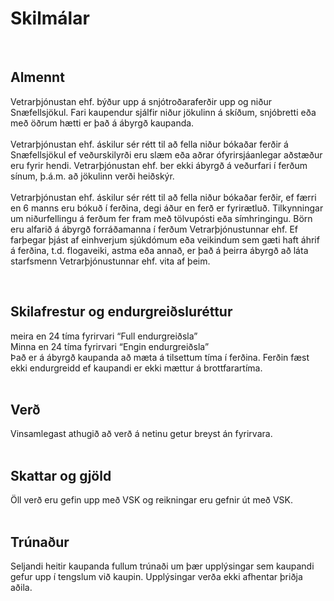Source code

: # Skilmálar

<br />

## Almennt

Vetrarþjónustan ehf. býður upp á snjótroðaraferðir upp og niður Snæfellsjökul. Fari kaupendur sjálfir niður jökulinn á skíðum, snjóbretti eða með öðrum hætti er það á ábyrgð kaupanda.
<br />
<br />
Vetrarþjónustan ehf. áskilur sér rétt til að fella niður bókaðar ferðir á Snæfellsjökul ef veðurskilyrði eru slæm eða aðrar ófyrirsjáanlegar aðstæður eru fyrir hendi. Vetrarþjónustan ehf. ber ekki ábyrgð á veðurfari í ferðum sínum, þ.á.m. að jökulinn verði heiðskýr.
<br />
<br />
Vetrarþjónustan ehf. áskilur sér rétt til að fella niður bókaðar ferðir, ef færri en 6 manns eru bókuð í ferðina, degi áður en ferð er fyrirætluð. Tilkynningar um niðurfellingu á ferðum fer fram með tölvupósti eða símhringingu. Börn eru alfarið á ábyrgð forráðamanna í ferðum Vetrarþjónustunnar ehf. Ef farþegar þjást af einhverjum sjúkdómum eða veikindum sem gæti haft áhrif á ferðina, t.d. flogaveiki, astma eða annað, er það á þeirra ábyrgð að láta starfsmenn Vetrarþjónustunnar ehf. vita af þeim.

<br />

## Skilafrestur og endurgreiðsluréttur

meira en 24 tíma fyrirvari “Full endurgreiðsla”  
Minna en 24 tíma fyrirvari “Engin endurgreiðsla”  
Það er á ábyrgð kaupanda að mæta á tilsettum tíma í ferðina. Ferðin fæst ekki endurgreidd ef kaupandi er ekki mættur á brottfarartíma.  
<br />

## Verð

Vinsamlegast athugið að verð á netinu getur breyst án fyrirvara.  
<br />

## Skattar og gjöld

Öll verð eru gefin upp með VSK og reikningar eru gefnir út með VSK.  
<br />

## Trúnaður

Seljandi heitir kaupanda fullum trúnaði um þær upplýsingar sem kaupandi gefur upp í tengslum við kaupin. Upplýsingar verða ekki afhentar þriðja aðila.
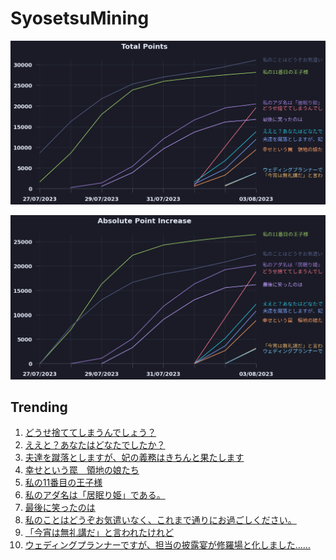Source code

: # SyosetsuMining


![](https://raw.githubusercontent.com/exc4l/SyosetsuMining/main/plots/point_trend.png)

![](https://raw.githubusercontent.com/exc4l/SyosetsuMining/main/plots/point_increase.png)


## Trending

1. [どうせ捨ててしまうんでしょう？](https://ncode.syosetu.com/n7141ii/)
2. [ええと？あなたはどなたでしたか？](https://ncode.syosetu.com/n6264ii/)
3. [夫達を蹴落としますが、妃の義務はきちんと果たします](https://ncode.syosetu.com/n4980id/)
4. [幸せという罠　領地の娘たち](https://ncode.syosetu.com/n7139ii/)
5. [私の11番目の王子様](https://ncode.syosetu.com/n4672ii/)
6. [私のアダ名は「居眠り姫」である。](https://ncode.syosetu.com/n5155ii/)
7. [最後に笑ったのは](https://ncode.syosetu.com/n5541ii/)
8. [私のことはどうぞお気遣いなく、これまで通りにお過ごしください。](https://ncode.syosetu.com/n3001ii/)
9. [「今宵は無礼講だ」と言われたけれど](https://ncode.syosetu.com/n7152ii/)
10. [ウェディングプランナーですが、担当の披露宴が修羅場と化しました……](https://ncode.syosetu.com/n7095ii/)
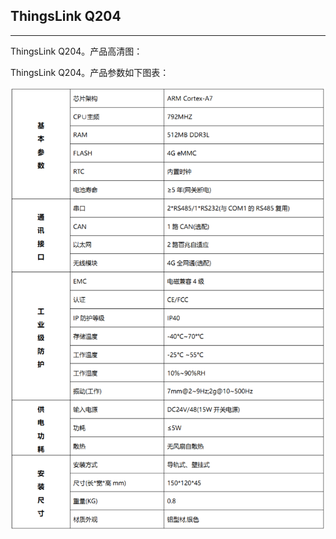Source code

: ## ThingsLink  Q204

------

ThingsLink Q204。产品高清图：



ThingsLink Q204。产品参数如下图表：

![Q204](assets/Q204.png)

# Work to be completed
Which of the lines above contain the word "Snæfellsjökul"? Copy each of them in full.

# Solution to this exercise
Vetrarþjónustan ehf. býður upp á snjótroðaraferðir upp og niður Snæfellsjökul. Fari kaupendur sjálfir niður jökulinn á skíðum, snjóbretti eða með öðrum hætti er það á ábyrgð kaupanda.
Vetrarþjónustan ehf. áskilur sér rétt til að fella niður bókaðar ferðir á Snæfellsjökul ef veðurskilyrði eru slæm eða aðrar ófyrirsjáanlegar aðstæður eru fyrir hendi. Vetrarþjónustan ehf. ber ekki ábyrgð á veðurfari í ferðum sínum, þ.á.m. að jökulinn verði heiðskýr.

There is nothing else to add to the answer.